VORLIEGENDER TEXT:
In unserem Land ist es modisch geworden, unsere Schulen schlecht zu reden, sie für alles Ungemach der Gesellschaft verantwortlich zu machen. So war In den letzten Monaten unser Schulsystem wieder heftig unter Beschuss. Der SPIEGEL präsentierte der Nation auf seinem Titelblatt ein bekümmert blickendes junges Mädchen. Auf dem T-Shirt trägt es die Aufschrift „Ich kann nicht mehr“. Schule macht krank – so die Botschaft der Zeitschrift. Der Philosoph für alle Fälle, Richard David Precht, fordert in seinem neuesten Buch nichts weniger als eine „Bildungsrevolution“. Er hält die gegenwärtige Schule für völlig verfehlt und möchte alles abschaffen: die Noten, die Fächer und die Jahrgangsstufen. Kleine Münze gilt nichts mehr im Schulkrieg. Manche Kommentare zu Prechts Buch übertreffen ihn noch an triefendem Pessimismus. So schreibt der Autor der Süddeutschen Zeitung Peter Praschl, unsere Schulen würden die Kinder zu „fügsamen, still sitzenden und kooperativen Robotern“ abrichten. An die Lehrer-Schelte von Eltern hat man sich inzwischen gewöhnt. Vor einiger Zeit schrieb sich eine frustrierte Mutter den Ärger, den ihre Kinder wohl mit ihren Lehrern hatten, in einem „Lehrerhasserbuch“ von der Seele. Es wurde ein Bestseller.
Woher kommt die Vehemenz der Kritik an der Schule? Warum gleitet sie so oft ins Fundamentalistische ab? Von anderen gesellschaftlichen Einrichtungen kennt man diesen Furor nicht. Wer möchte schon das ganze Gesundheitswesen umkrempeln? Wo ist die Fundamentalkritik an unseren Architekten? Nur in der Kritik an der Schule entladen sich heftige Emotionen.
Sicher hat es mit der eigenen Schulzeit zu tun, die vielleicht wirklich eine Leidenszeit gewesen ist. Jeder hat mindestens einen schlechten Lehrer, eine schwache Schulleitung oder eine chaotische Schulorganisation erlebt. Da liegt es nahe, diese punktuellen Negativerfahrungen auf das „System“ hochzurechnen. Viele Medien berichten ohnehin lieber über das Scheitern als über das Gelingen. Vorbild ist das „Prinzip Tagesschau“. 95 % der Dinge, die sich die Menschen in unserem Land tagtäglich vornehmen, gelingen. Die Tagesschau berichtet über die restlichen 5 %.

ZU ERLEDIGEN:
1. Was möchte Richard David Precht laut dem Text über die Schulkritik abschaffen?
2. Setze den Text über die Schulkritik bitte im Anschluss an seinen letzten Satz fort.

ANGEZEIGTE INFORMATIONEN:
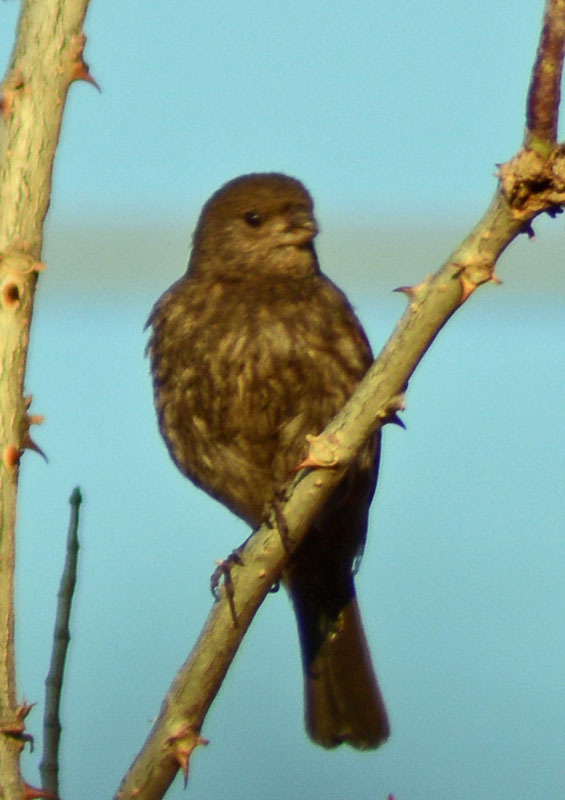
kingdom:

ERGEBNISSE IN REIHENFOLGE:
1. Die Noten, die Fächer und die Jahrgangsstufen.

2.
Nach 35 Jahren Unterricht an fünf unterschiedlichen Schulen kann ich guten Gewissens behaupten: In unserer Schule gelingt eine ganze Menge. Anders ließe sich auch gar nicht erklären, dass die Kinder und Jugendlichen, die jeden Morgen in die Klassenzimmer strömen, nicht rebellieren. Sie sind keine Roboter, die zur Fügsamkeit abgerichtet wurden. Das ließe sich die heutige Jugend auch gar nicht gefallen. Jugendliche sind heute selbstbewusst, kritisch, durchaus hedonistisch gestimmt, aber auch offen für intellektuelle Anregungen, und – ja, gewiss – auch für Leistung. Wer die Jugendlichen für Lernsklaven hält, hat vermutlich schon lange keine Jugendlichen mehr aus der Nähe erlebt.
Mein subjektiver Eindruck lässt sich auch durch Zahlen belegen. In den sozialen Begleitstudien zu den drei PISA-Studien wurde die Schulzufriedenheit der Schüler getestet. Hier schneiden deutsche Schüler erstaunlich gut ab – besser als bei den intellektuellen Leistungen. Französische Schüler staunen, wenn sie in Deutschland zu Gast sind, über die lockere Atmosphäre, die in deutschen Klassenzimmern herrscht. Abrichtung, geisttötendes Pauken? In der Phantasie der Kritiker, nicht in der Realität.
Die Sinus-Jugendstudie von 2012 zeigt ebenfalls, dass die heutige Jugendgeneration keineswegs von Stress geplagt ist. Die meisten der befragten Jugendlichen geben an, dass sie die hohen Leistungsanforderungen in der Schule auch als Herausforderung begreifen. Das Fazit einer Abiturientin lautete: „Hart arbeiten, aber auch hart feiern“. An dieser Haltung hat auch die Einführung des Gymnasiums G 8 nichts geändert. Warum fragt man, bevor man als Journalist oder Philosoph darauf los schreibt, nicht die Schüler?
Ich vermute, dass die Kritik an der Leistungskultur der Schule vor allem dem Unmut der Eltern entspringt. Im Kern sind es eigene Abstiegsängste, die sie auf ihre Kinder projizieren. Sie sind in der Zeit vor der Globalisierung zur Schule gegangen und in den Beruf eingetreten. Zumeist hatten sie sichere Arbeitsplätze, die sie ihr ganzes Leben ausfüllten. Diese Zeit der beruflichen Sicherheit ist vorbei. Heute zählen flexible Biographien, lebenslanges Lernen, ständiges Sich-Neu-Orientieren. Dass dies Eltern mit Ängsten erfüllt, ist nachvollziehbar. Sie wollen ja das Beste für ihre Kinder. Wenn daraus jedoch das Bild von einer Schule entsteht, die Jugendliche knechtet, ist das problematisch.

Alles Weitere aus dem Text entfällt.